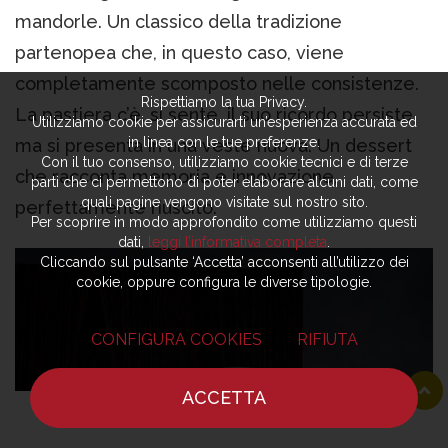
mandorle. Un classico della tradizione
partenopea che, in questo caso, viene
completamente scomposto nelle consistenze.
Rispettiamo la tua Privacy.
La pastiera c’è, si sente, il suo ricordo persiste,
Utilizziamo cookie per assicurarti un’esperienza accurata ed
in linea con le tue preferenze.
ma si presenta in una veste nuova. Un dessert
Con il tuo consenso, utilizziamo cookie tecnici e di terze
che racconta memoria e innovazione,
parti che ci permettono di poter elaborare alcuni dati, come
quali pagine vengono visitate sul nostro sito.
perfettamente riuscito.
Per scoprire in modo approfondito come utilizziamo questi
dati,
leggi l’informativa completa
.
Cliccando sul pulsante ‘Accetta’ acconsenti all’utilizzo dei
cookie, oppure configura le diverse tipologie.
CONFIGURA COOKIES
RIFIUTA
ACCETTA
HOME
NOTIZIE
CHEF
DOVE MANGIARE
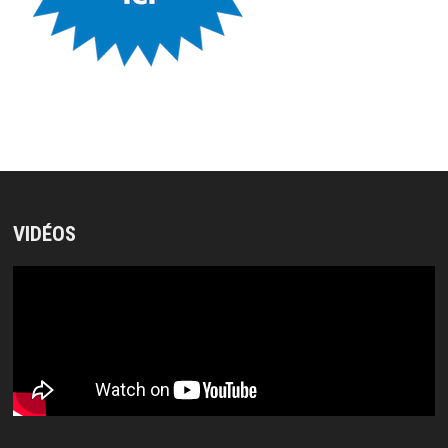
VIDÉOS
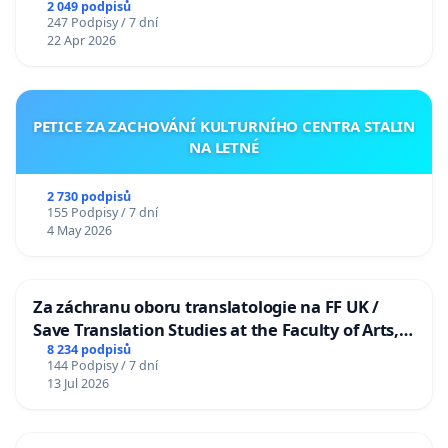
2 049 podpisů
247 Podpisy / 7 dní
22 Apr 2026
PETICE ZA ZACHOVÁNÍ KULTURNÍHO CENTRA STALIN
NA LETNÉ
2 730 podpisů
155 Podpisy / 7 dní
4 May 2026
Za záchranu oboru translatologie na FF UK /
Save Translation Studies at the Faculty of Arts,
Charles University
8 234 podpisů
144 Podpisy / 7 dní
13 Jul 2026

...

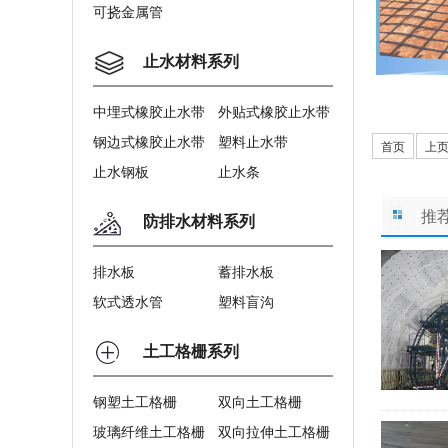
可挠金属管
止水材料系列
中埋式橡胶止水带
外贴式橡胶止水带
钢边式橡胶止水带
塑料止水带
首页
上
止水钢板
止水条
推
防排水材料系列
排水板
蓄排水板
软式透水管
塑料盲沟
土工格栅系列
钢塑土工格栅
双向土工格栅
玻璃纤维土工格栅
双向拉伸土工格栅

### Work item
List each line in the entries above that contains the word "dati".

### Written reply
parti che ci permettono di poter elaborare alcuni dati, come
dati,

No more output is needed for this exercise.